> _Task statement_
The answer is to be the lines of the material from its start through the line containing "اند که حالا", each copied exactly; no pictures.

> _Entries supplied_
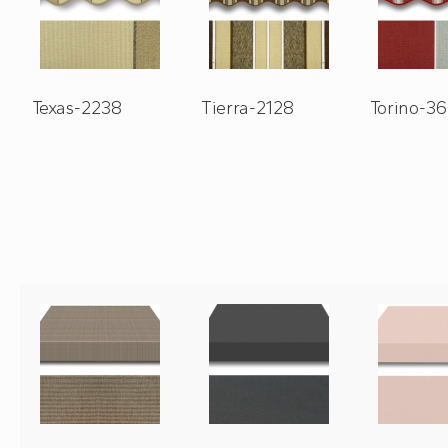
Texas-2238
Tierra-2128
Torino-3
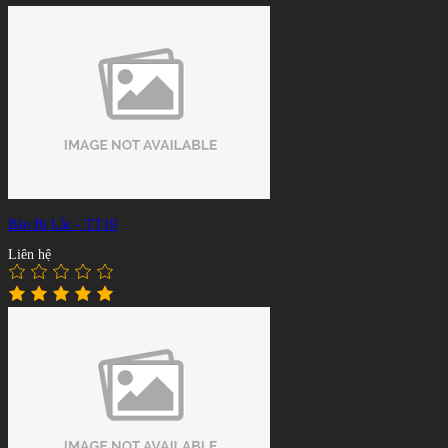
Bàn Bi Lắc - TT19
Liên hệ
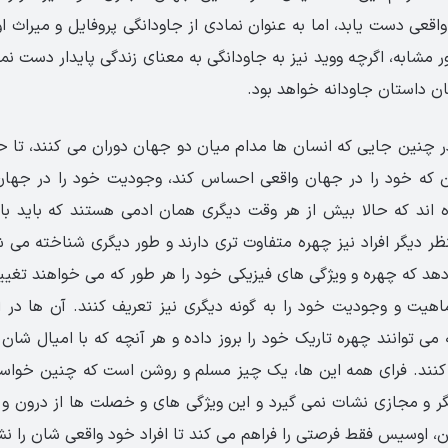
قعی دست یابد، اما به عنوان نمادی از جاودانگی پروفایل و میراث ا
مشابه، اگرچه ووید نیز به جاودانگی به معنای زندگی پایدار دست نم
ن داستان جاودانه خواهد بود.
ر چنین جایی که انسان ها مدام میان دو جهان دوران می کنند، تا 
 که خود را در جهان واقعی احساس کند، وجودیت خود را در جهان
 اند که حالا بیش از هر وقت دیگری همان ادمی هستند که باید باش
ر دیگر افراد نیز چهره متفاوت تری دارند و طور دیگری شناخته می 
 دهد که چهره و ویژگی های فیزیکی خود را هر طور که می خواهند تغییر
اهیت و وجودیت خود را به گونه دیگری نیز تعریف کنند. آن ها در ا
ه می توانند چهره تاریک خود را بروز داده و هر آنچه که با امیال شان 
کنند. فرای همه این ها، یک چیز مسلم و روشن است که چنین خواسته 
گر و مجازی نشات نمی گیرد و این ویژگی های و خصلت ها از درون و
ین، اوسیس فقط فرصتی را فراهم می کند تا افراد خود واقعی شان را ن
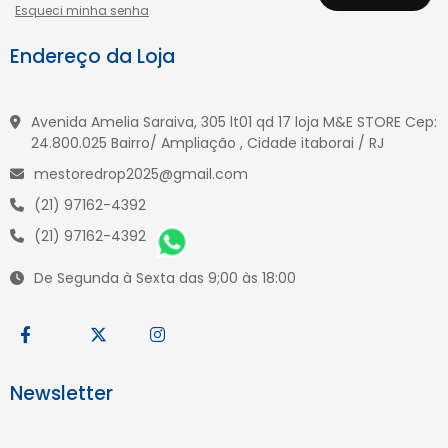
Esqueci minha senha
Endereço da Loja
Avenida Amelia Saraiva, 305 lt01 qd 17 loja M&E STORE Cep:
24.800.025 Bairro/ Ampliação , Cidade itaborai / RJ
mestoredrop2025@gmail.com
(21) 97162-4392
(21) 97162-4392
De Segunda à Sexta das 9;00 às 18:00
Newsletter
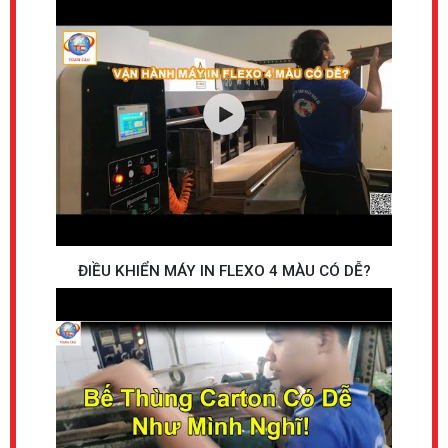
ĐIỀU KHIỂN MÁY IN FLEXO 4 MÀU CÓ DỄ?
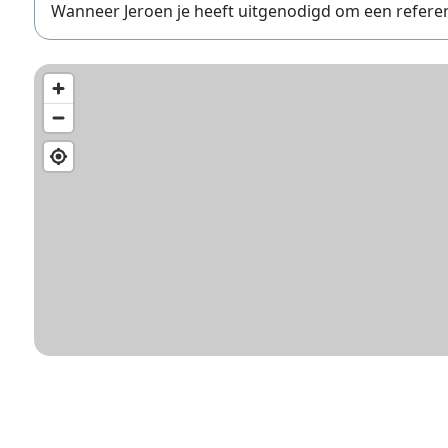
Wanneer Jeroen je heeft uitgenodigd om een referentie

> _Exercise response_
Texas-2238
Tierra-2128
Torino-3
Bàn Bi Lắc - TT19
Liên hệ
قعی دست یابد، اما به عنوان نمادی از جاودانگی پروفایل و میراث ا
مشابه، اگرچه ووید نیز به جاودانگی به معنای زندگی پایدار دست نم
ن داستان جاودانه خواهد بود.
ر چنین جایی که انسان ها مدام میان دو جهان دوران می کنند، تا 
 که خود را در جهان واقعی احساس کند، وجودیت خود را در جهان
 اند که حالا بیش از هر وقت دیگری همان ادمی هستند که باید باش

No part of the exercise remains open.